[Excerpted records]

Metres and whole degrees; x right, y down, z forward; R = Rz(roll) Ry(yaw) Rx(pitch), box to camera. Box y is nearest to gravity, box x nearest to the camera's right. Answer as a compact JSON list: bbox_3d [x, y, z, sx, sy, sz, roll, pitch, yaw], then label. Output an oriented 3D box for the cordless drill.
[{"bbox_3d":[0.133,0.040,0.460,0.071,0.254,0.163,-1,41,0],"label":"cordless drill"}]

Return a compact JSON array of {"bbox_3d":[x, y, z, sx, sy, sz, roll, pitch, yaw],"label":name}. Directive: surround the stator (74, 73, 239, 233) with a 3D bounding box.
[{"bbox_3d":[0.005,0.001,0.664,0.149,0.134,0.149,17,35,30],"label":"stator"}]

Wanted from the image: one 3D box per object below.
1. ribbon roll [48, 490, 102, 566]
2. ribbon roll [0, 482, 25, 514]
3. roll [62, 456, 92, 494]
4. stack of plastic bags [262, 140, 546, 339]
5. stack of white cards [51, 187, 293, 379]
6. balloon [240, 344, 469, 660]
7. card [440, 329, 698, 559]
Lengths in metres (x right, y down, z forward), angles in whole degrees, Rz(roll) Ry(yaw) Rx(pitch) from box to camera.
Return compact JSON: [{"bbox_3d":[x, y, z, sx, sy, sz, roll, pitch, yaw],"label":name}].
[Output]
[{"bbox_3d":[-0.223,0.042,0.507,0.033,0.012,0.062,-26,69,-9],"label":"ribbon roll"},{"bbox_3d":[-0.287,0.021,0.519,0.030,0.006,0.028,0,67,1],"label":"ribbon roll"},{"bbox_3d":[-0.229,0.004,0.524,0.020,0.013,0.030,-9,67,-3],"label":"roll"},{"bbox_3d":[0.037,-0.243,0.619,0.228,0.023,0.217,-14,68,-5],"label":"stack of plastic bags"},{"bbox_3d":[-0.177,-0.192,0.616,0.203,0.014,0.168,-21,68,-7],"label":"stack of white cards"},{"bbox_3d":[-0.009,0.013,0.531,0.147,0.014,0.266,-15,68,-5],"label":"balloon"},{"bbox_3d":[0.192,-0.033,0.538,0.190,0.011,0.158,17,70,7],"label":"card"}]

[/Excerpted records]

Action item:
Reproduce exactly, with nothing added, the lines from the one that contains "Return a compact" to the end of the data.

Completed task:
Return a compact JSON array of {"bbox_3d":[x, y, z, sx, sy, sz, roll, pitch, yaw],"label":name}. Directive: surround the stator (74, 73, 239, 233) with a 3D bounding box.
[{"bbox_3d":[0.005,0.001,0.664,0.149,0.134,0.149,17,35,30],"label":"stator"}]

Wanted from the image: one 3D box per object below.
1. ribbon roll [48, 490, 102, 566]
2. ribbon roll [0, 482, 25, 514]
3. roll [62, 456, 92, 494]
4. stack of plastic bags [262, 140, 546, 339]
5. stack of white cards [51, 187, 293, 379]
6. balloon [240, 344, 469, 660]
7. card [440, 329, 698, 559]
Lengths in metres (x right, y down, z forward), angles in whole degrees, Rz(roll) Ry(yaw) Rx(pitch) from box to camera.
Return compact JSON: [{"bbox_3d":[x, y, z, sx, sy, sz, roll, pitch, yaw],"label":name}].
[Output]
[{"bbox_3d":[-0.223,0.042,0.507,0.033,0.012,0.062,-26,69,-9],"label":"ribbon roll"},{"bbox_3d":[-0.287,0.021,0.519,0.030,0.006,0.028,0,67,1],"label":"ribbon roll"},{"bbox_3d":[-0.229,0.004,0.524,0.020,0.013,0.030,-9,67,-3],"label":"roll"},{"bbox_3d":[0.037,-0.243,0.619,0.228,0.023,0.217,-14,68,-5],"label":"stack of plastic bags"},{"bbox_3d":[-0.177,-0.192,0.616,0.203,0.014,0.168,-21,68,-7],"label":"stack of white cards"},{"bbox_3d":[-0.009,0.013,0.531,0.147,0.014,0.266,-15,68,-5],"label":"balloon"},{"bbox_3d":[0.192,-0.033,0.538,0.190,0.011,0.158,17,70,7],"label":"card"}]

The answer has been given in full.